I. Nach einer bei der Klägerin und Beschwerdeführerin (Klägerin) durchgeführten Steuerfahndungsprüfung setzte der Beklagte und Beschwerdegegner (das Finanzamt --FA--) gegen diese durch (Hauptveranlagungs-)Bescheid vom 31. Juli 2002 Vermögensteuer für 1989 bis 1992 fest; hierbei sah das FA den Tatbestand der Steuerhinterziehung als erfüllt an und verneinte demgemäß eine Festsetzungsverjährung. Den hiergegen gerichteten Einspruch wies das FA durch Bescheid vom 5. Februar 2004 als unbegründet zurück. Bereits zuvor hatte das FA einen Antrag auf Aufhebung der Vollziehung abgelehnt und den hiergegen gerichteten Einspruch durch Bescheid vom 30. Januar 2003 als unbegründet zurückgewiesen.

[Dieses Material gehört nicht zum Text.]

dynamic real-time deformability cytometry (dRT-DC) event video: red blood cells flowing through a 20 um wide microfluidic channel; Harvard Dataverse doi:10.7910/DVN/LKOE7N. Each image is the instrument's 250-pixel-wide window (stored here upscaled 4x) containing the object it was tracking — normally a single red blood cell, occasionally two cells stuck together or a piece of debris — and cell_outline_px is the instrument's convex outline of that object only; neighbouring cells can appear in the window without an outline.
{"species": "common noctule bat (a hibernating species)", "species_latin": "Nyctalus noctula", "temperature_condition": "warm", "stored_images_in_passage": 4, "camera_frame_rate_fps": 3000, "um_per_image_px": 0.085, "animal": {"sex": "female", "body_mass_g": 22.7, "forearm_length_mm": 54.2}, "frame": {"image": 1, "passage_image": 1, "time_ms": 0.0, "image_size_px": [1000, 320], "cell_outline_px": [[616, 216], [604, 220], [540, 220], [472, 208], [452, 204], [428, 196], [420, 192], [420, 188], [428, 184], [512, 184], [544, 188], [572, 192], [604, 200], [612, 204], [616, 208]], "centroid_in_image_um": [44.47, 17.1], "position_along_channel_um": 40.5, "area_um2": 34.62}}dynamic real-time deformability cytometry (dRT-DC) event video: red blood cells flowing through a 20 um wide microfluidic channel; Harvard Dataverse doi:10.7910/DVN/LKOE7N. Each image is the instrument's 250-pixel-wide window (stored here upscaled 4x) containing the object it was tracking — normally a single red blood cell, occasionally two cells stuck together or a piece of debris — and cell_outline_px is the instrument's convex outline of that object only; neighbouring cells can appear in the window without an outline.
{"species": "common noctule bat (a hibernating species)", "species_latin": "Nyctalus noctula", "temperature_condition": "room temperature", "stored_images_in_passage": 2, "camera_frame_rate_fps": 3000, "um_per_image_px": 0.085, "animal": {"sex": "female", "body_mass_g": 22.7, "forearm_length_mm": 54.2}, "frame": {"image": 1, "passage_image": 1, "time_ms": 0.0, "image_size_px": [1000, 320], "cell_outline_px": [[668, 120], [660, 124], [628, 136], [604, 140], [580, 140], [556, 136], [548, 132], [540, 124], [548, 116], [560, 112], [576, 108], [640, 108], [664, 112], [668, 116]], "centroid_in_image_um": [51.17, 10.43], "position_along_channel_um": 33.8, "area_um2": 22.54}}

Das Finanzgericht (FG) erließ am 28. Februar 2005 einen Gerichtsbescheid, in dessen Begründung es in vollem Umfang den Ausführungen in der Einspruchsentscheidung folgte. Auf den daraufhin von der Klägerin gestellten Antrag nach § 90a Abs. 2 der Finanzgerichtsordnung (FGO) wies das FG die Klage mit Urteil vom 28. April 2005 als unbegründet ab. Das FG sah gemäß § 90a Abs. 4 FGO von einer weiteren Darstellung des Tatbestandes und der Entscheidungsgründe ab, nahm "nochmals Bezug auf die Ausführungen des beklagten Finanzamtes in der Entscheidung über den außergerichtlichen Rechtsbehelf vom 31. Januar 2003, denen es sich nochmals in vollem Umfang anschließt" und begründete ergänzend die Voraussetzungen einer vorsätzlichen Hinterziehung der Vermögensteuer.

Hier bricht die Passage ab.